No, padre non vorrà parlarmi. Diverse centinaia d'anni non saranno sufficienti per ottenere il suo perdono.

Lorenzo, il mortale, gridò di dolore, riscuotendomi dall'abisso del mio rimorso un istante prima che vi precipitassi. Dissi agli snob purosangue di non ucciderlo, ma nessuno mi prestava più attenzione. Non ero nessuno per ordinare a loro, ora che il piano era fallito.

Mi chiesi quanti inverni avesse visto quel ragazzo. Lo avevo rapito e usato come esca, giacché - per qualche oscura ragione - l'atride aveva a cuore i suoi umani. Nella storia aveva sempre lottato per loro e conoscevo i suoi schemi: l'avevo osservata a distanza, avevo ascoltato storie.

Ciascuna delle sue azioni di quel giorno, tuttavia, mi aveva sorpresa. Ero certa che sarebbe venuta a liberare l'umano da sola, forte dell'orgoglio tipico della sua gente, e invece aveva radunato un esercito, chiedendo aiuto! Aveva marchiato due umani, dotandoli del potere di combattere un Aesir. Non si era fermata a trucidare ogni singolo nemico con stile per dimostrare a un pubblico invisibile il proprio potere, bensì era stata scaltra ed efficiente, al mero fine di aprirsi la strada.

Il tutto per salvare un singolo umano, su milioni.

Avevo rapito Lorenzo ritenendolo un colpo di fortuna: la strada migliore per limitare i danni.
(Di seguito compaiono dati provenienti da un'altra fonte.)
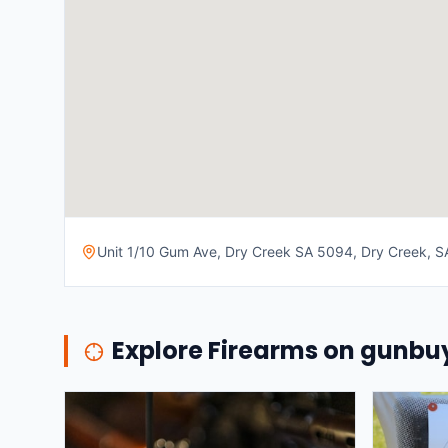
Unit 1/10 Gum Ave, Dry Creek SA 5094, Dry Creek, SA
Explore Firearms on gunb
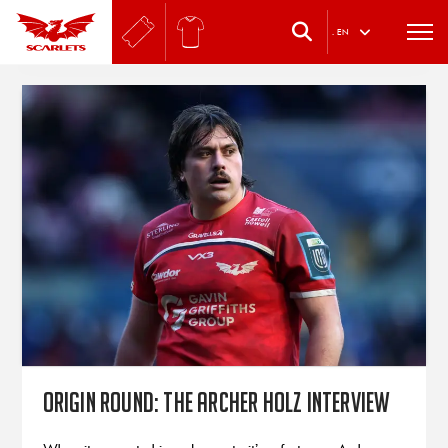
.
EN
Origin Round: The Archer Holz interview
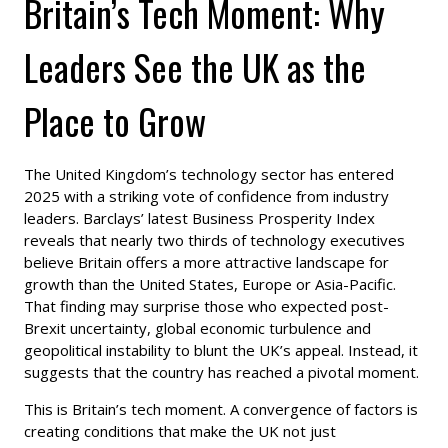
Britain’s Tech Moment: Why
Leaders See the UK as the
Place to Grow
The United Kingdom’s technology sector has entered
2025 with a striking vote of confidence from industry
leaders. Barclays’ latest Business Prosperity Index
reveals that nearly two thirds of technology executives
believe Britain offers a more attractive landscape for
growth than the United States, Europe or Asia-Pacific.
That finding may surprise those who expected post-
Brexit uncertainty, global economic turbulence and
geopolitical instability to blunt the UK’s appeal. Instead, it
suggests that the country has reached a pivotal moment.
This is Britain’s tech moment. A convergence of factors is
creating conditions that make the UK not just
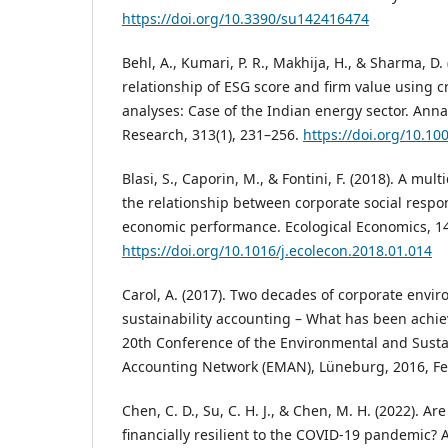
https://doi.org/10.3390/su142416474
Behl, A., Kumari, P. R., Makhija, H., & Sharma, D.
relationship of ESG score and firm value using 
analyses: Case of the Indian energy sector. Anna
Research, 313(1), 231–256.
https://doi.org/10.1
Blasi, S., Caporin, M., & Fontini, F. (2018). A mul
the relationship between corporate social respon
economic performance. Ecological Economics, 1
https://doi.org/10.1016/j.ecolecon.2018.01.014
Carol, A. (2017). Two decades of corporate envi
sustainability accounting – What has been achie
20th Conference of the Environmental and Sust
Accounting Network (EMAN), Lüneburg, 2016, Fe
Chen, C. D., Su, C. H. J., & Chen, M. H. (2022). 
financially resilient to the COVID-19 pandemic?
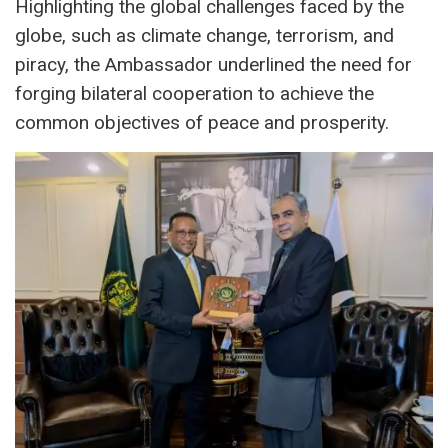
Highlighting the global challenges faced by the
globe, such as climate change, terrorism, and
piracy, the Ambassador underlined the need for
forging bilateral cooperation to achieve the
common objectives of peace and prosperity.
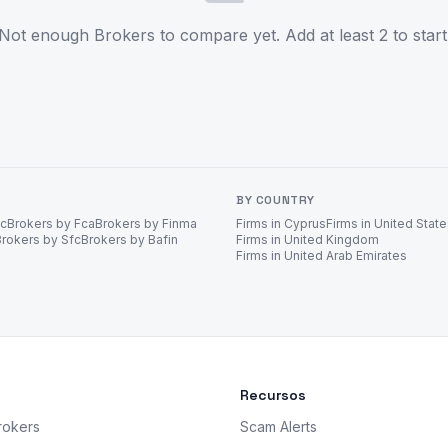
Not enough Brokers to compare yet. Add at least 2 to start
BY COUNTRY
ec
Brokers by Fca
Brokers by Finma
Firms in Cyprus
Firms in United Stat
Brokers by Sfc
Brokers by Bafin
Firms in United Kingdom
Firms in United Arab Emirates
Recursos
rokers
Scam Alerts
Sotto la minaccia degli spiriti maggiori del magma, infatti, gli avvelenatori non avrebbero avuto altra scelta se non sottomettersi a noi. Avremmo avuto dalla nostra un corrispettivo di ciò che gli umani definivano "bomba atomica". Con un simile deterrente, non ci sarebbe stato bisogno della distruzione totale...

Gli intensi occhi di Lorenzo trovarono i miei. Erano del colore della terra ed erano... Gentili. Spaventati. Arrabbiati, ma non crudeli.
In un folle attimo, desiderai di averli guardati prima di scaricare il ragazzo ai piedi di mio padre, offrendogli la sua vita.

A quel pensiero, il mio cuore si strinse, ma non potevo permettere che ciò apparisse all'esterno. Gli Aesir dovevano essere forti, invulnerabili. Chi mostrava debolezza, otteneva disprezzo.

Le parole del mortale mi risuonarono in testa:
"Mi dispiace per tuo padre."
Come poteva essere sincero!? Per poco non era stato ucciso da lui!
Di certo nessuno tra gli Aesir si sarebbe preso il disturbo di dirmi una cosa simile. Per loro, la disintegrazione e la rinascita erano fenomeni naturali, che seguivano i ritmi della Terra. Loro non avvertivano la mancanza dei cari perduti come un mezzosangue... Come avrebbe fatto un mortale.